Posted/updated on: October 28, 2024 at 3:33 pm


HOUSTON – The Houston Chronicle reports that a Katy ISD proposal to institute a new training on how teachers should discuss “sensitive issues” with students ignited a heated and lengthy debate over critical race theory at a board meeting Monday. The proposed new training was sparked by one teacher’s use of an excerpt from a book about a Native American boy. Board members who want to implement the training said the book is designed to make white students feel bad about being white. Opposing board members accused others of “micromanaging” teachers and argued the book is simply a story told from the perspective of a Native American child and not critical race theory.
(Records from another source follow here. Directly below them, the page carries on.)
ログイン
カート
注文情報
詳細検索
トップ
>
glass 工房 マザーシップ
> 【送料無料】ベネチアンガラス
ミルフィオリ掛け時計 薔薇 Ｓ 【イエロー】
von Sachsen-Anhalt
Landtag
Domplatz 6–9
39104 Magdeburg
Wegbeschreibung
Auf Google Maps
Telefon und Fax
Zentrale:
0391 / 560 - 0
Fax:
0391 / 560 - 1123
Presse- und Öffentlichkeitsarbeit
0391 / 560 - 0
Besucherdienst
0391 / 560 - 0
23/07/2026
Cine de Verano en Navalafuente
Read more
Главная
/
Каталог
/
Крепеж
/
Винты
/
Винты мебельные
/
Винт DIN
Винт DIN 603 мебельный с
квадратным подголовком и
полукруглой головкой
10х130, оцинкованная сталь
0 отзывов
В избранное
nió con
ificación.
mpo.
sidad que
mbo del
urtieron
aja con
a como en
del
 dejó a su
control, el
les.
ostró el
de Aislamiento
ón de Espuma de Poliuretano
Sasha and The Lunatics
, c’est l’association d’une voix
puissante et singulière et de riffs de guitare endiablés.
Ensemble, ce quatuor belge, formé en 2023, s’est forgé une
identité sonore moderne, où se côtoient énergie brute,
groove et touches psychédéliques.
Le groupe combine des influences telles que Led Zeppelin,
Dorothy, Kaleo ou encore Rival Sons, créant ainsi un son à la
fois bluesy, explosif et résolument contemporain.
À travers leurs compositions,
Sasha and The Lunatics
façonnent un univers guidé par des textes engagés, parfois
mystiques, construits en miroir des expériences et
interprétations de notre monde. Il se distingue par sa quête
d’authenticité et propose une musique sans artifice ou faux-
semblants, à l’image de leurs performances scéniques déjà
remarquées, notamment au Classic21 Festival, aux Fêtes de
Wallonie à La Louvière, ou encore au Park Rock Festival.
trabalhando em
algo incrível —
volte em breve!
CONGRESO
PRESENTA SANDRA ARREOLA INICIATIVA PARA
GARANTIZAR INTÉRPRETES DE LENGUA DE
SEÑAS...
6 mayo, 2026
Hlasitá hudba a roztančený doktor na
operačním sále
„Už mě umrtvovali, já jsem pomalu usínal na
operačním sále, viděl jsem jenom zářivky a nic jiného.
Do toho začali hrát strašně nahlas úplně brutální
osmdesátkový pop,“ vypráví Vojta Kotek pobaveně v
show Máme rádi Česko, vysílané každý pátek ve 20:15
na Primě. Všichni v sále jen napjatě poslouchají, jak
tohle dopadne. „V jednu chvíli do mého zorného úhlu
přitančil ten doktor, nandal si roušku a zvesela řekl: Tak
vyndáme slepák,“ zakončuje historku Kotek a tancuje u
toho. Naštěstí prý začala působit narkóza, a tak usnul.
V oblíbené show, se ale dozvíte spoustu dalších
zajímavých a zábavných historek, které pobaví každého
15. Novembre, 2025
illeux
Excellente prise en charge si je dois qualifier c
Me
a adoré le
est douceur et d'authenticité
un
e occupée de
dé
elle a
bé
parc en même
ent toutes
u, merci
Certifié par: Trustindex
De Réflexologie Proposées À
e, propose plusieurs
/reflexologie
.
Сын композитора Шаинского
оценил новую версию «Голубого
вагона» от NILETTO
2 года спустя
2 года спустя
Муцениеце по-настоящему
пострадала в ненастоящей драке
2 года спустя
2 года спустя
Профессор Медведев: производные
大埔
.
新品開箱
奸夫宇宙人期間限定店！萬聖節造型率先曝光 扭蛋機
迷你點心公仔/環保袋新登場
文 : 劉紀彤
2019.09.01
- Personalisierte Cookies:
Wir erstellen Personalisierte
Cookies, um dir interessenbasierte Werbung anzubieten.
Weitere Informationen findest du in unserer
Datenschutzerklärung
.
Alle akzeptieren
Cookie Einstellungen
Sherman Alexie’s 2007 book, “The Absolutely True Diary of a Part-Time Indian” follows the experiences of a Native American high school student navigating a predominantly white school. The novel “tells the story of Junior, a budding cartoonist growing up on the Spokane Indian Reservation,” according to Little, Brown Books for Young Readers, the book’s publisher. “Determined to take his future into his own hands, Junior leaves his troubled school on the rez to attend an all-white farm town high school where the only other Indian is the school mascot.” The book in its entirety was not taught in a Katy ISD classroom. Instruction was one chapter that addressed the character’s concern for his physical size compared to that of his white peers. The new training is designed to make sure teachers are aware of how to “provide guidance in alignment to board policy,” said Sanee Bell, assistant superintendent for teaching and learning.